How many samples per variable are needed in order to accurately infer their distributions

ChrisP · September 27, 2020, 2:47pm

My question would be: How many samples per variable are needed in order to accurately infer their distributions? Is there any rule of thumb of such sort? When choosing a large number of samples I often seem to stumble upon cases of badly conditioned matrices:
Warning: Cannot compute a cov matrix -- the computed Hessian is not positive definite.

paulremo · September 28, 2020, 9:09am

Hi @ChrisP

There is no simple answer to your question

This depends on the “true” (and unknown) distribution the variable follows and what you are trying to do with the inferred distribution. If the variable follows a Gaussian the number of points required will be quite small but if your variable exhibits complex tail behavior and you are trying to model this behavior, the number of points can be huge.

A straightforward approach to address this problem would be to incrementally increase the number of supplied points and see if the inferred distributions change significantly. For this, you can have a look at the goodness of ﬁt measures described in the statistical inference manual.

Regarding the error you mention, could you possibly provide a minimum working example that results in this error? I’d be happy to have a look.

ChrisP · October 5, 2020, 10:53am

If I understand correctly, the warnings shown below mean that my sample has a really bad fit on certain distributions. If that is true, then there isn’t really a problem as long as at least one of the distributions fits the data adequately

paulremo · October 5, 2020, 3:46pm

Hi @ChrisP

This is indeed possible, but without a minimum working example, it is hard to give a definitive answer

ali · October 18, 2020, 9:04am

Dear @ChrisP

Thanks for your question.
Would you mind please try all of the possible criteria for marginal and copula inference which mentioned in the UserManual_Inference in the Table1 and the Table9 (for the copula inference)?
Marginal Inference:

If you have feedback on these features, I would love to hear it.
Best regards
Ali

nluethen · October 19, 2020, 9:43am

Hi @ChrisP,

UQLab uses Matlab’s fitdist function to fit the marginal distributions. It sometimes issues these warnings if it has trouble fitting the distribution to the data (it seems mostly related to the confidence intervals which fitdist computes in addition to the marginal parameters).
As long as the final inferred marginal types are not the types that produced these warnings, you should be fine. If the inferred types did produce warnings, you should check the fit e.g. by plotting the inferred marginal against a histogram of your data – I did some small tests and it seemed that often the fit was still looking fine (so it’s not even necessarily the case that your sample “has a really bad fit” on these distributions).

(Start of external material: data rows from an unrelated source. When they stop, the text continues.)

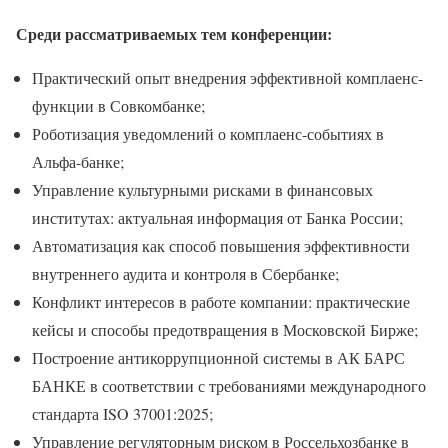
Среди рассматриваемых тем конференции:
Практический опыт внедрения эффективной комплаенс-
функции в Совкомбанке;
Роботизация уведомлений о комплаенс-событиях в
Альфа-банке;
Управление культурными рисками в финансовых
институтах: актуальная информация от Банка России;
Автоматизация как способ повышения эффективности
внутреннего аудита и контроля в Сбербанке;
Конфликт интересов в работе компании: практические
кейсы и способы предотвращения в Московской Бирже;
Построение антикоррупционной системы в АК БАРС
БАНКЕ в соответствии с требованиями международного
стандарта ISO 37001:2025;
Управление регуляторным риском в Россельхозбанке в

We’ll add a note on this to the next edition of the inference user manual. Thank you for pointing this out.

It’s actually interesting that you observe these warnings for large numbers of samples, but not for small numbers (if I understand your description correctly). In principle, the more samples the better! We did not investigate why exactly these matrices become singular or not positive definite for large sample sizes. If anyone has insights on this, feel free to share!